In duplicating the lines below, keep every word unchanged and drop the pictures.
'''
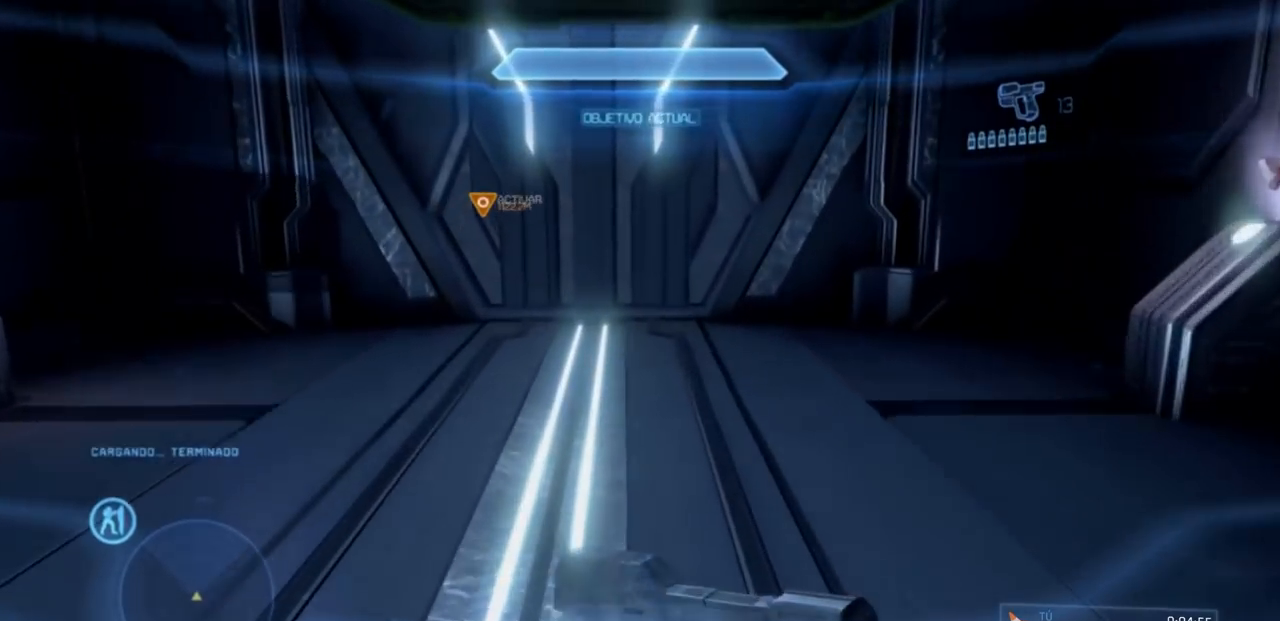
{"buttons": [], "left_stick": "up", "right_stick": "center", "events": []}
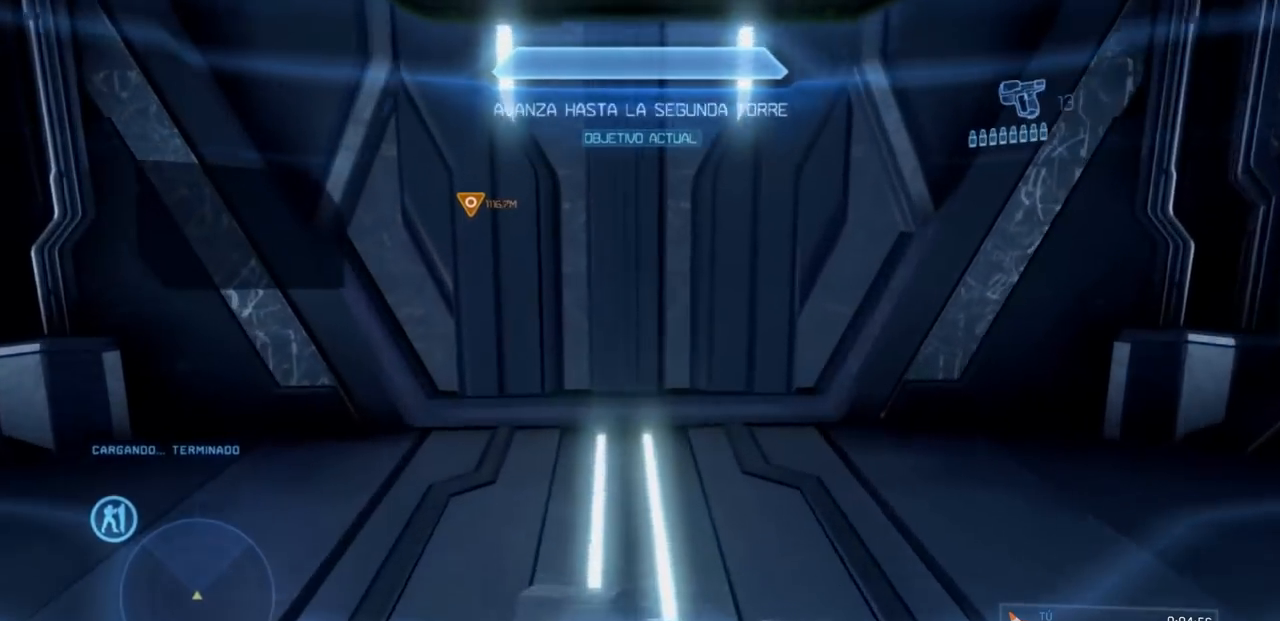
{"buttons": [], "left_stick": "up", "right_stick": "center", "events": []}
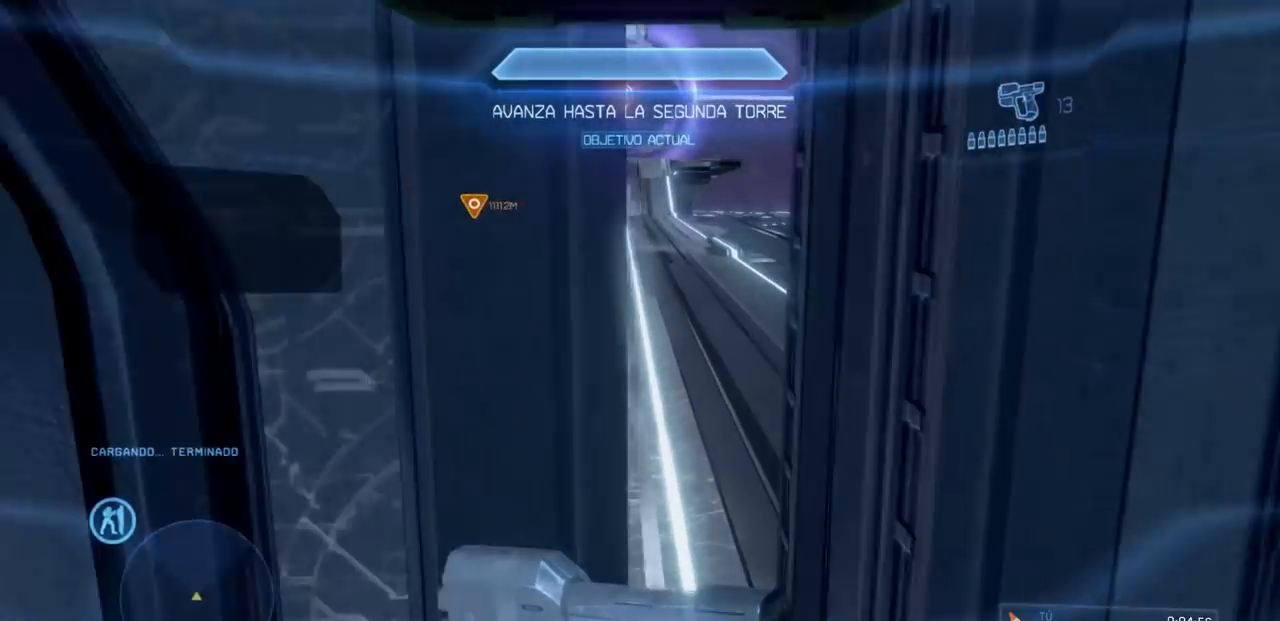
{"buttons": [], "left_stick": "up", "right_stick": "center", "events": []}
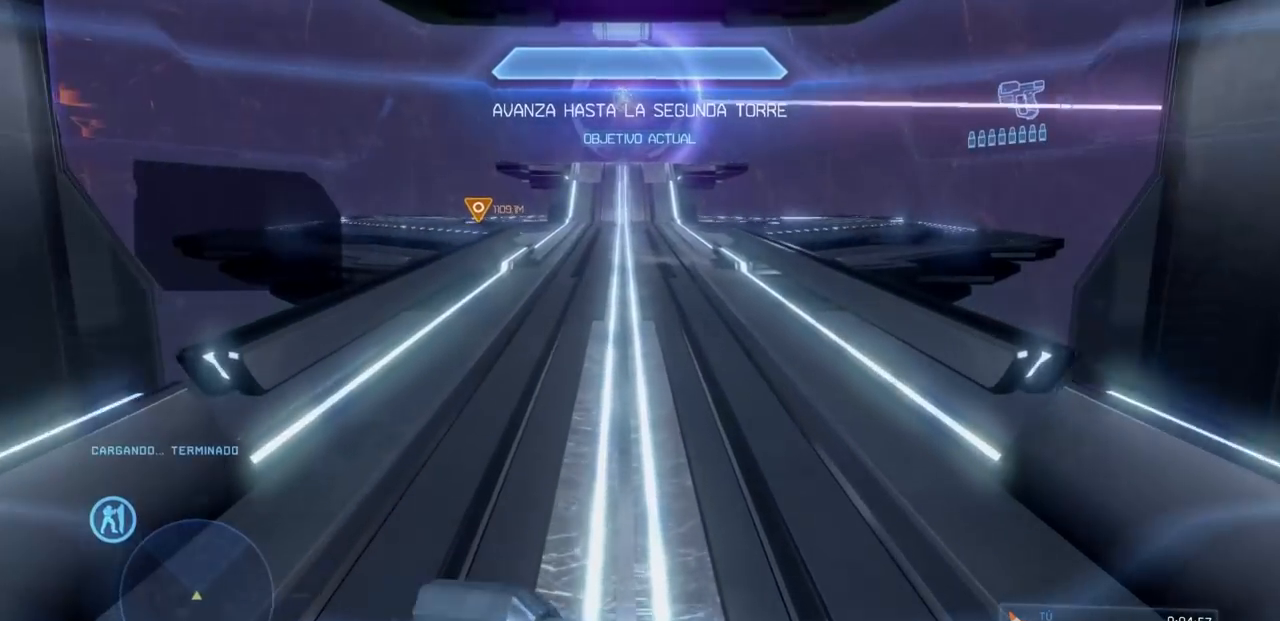
{"buttons": [], "left_stick": "up", "right_stick": "up-right", "events": [[183, "A", "down"], [183, "R2", "down"], [317, "A", "up"], [333, "R2", "up"], [467, "right_stick", "up-right"]]}
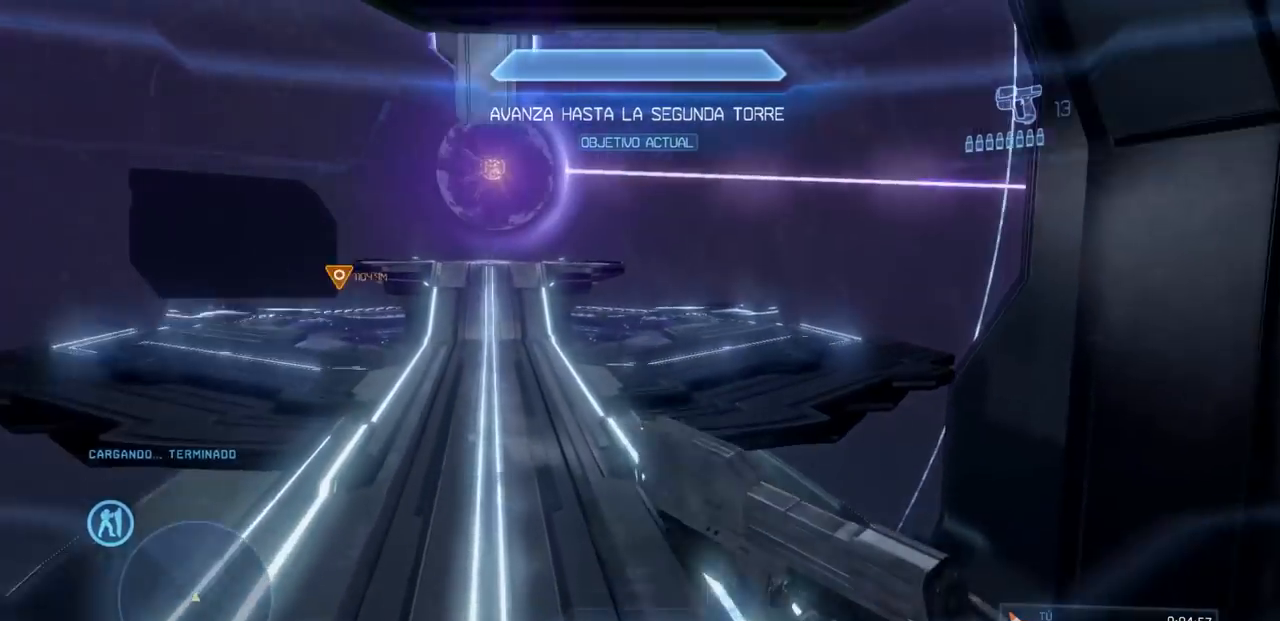
{"buttons": [], "left_stick": "up-left", "right_stick": "center", "events": [[134, "right_stick", "center"], [250, "left_stick", "up-left"], [301, "right_stick", "left"], [434, "right_stick", "center"]]}
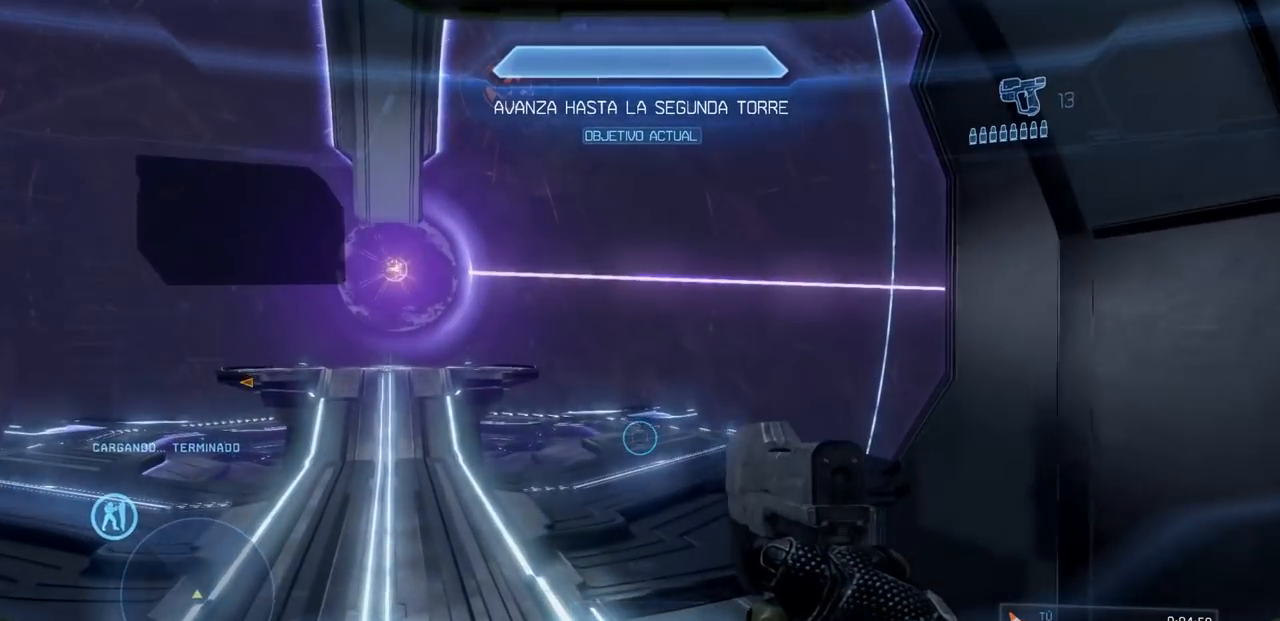
{"buttons": [], "left_stick": "up", "right_stick": "center", "events": [[50, "left_stick", "up"], [333, "X", "down"], [484, "X", "up"]]}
'''
(Expected answer):
{"buttons": [], "left_stick": "up", "right_stick": "center", "events": []}
{"buttons": [], "left_stick": "up", "right_stick": "center", "events": []}
{"buttons": [], "left_stick": "up", "right_stick": "center", "events": []}
{"buttons": [], "left_stick": "up", "right_stick": "up-right", "events": [[183, "A", "down"], [183, "R2", "down"], [317, "A", "up"], [333, "R2", "up"], [467, "right_stick", "up-right"]]}
{"buttons": [], "left_stick": "up-left", "right_stick": "center", "events": [[134, "right_stick", "center"], [250, "left_stick", "up-left"], [301, "right_stick", "left"], [434, "right_stick", "center"]]}
{"buttons": [], "left_stick": "up", "right_stick": "center", "events": [[50, "left_stick", "up"], [333, "X", "down"], [484, "X", "up"]]}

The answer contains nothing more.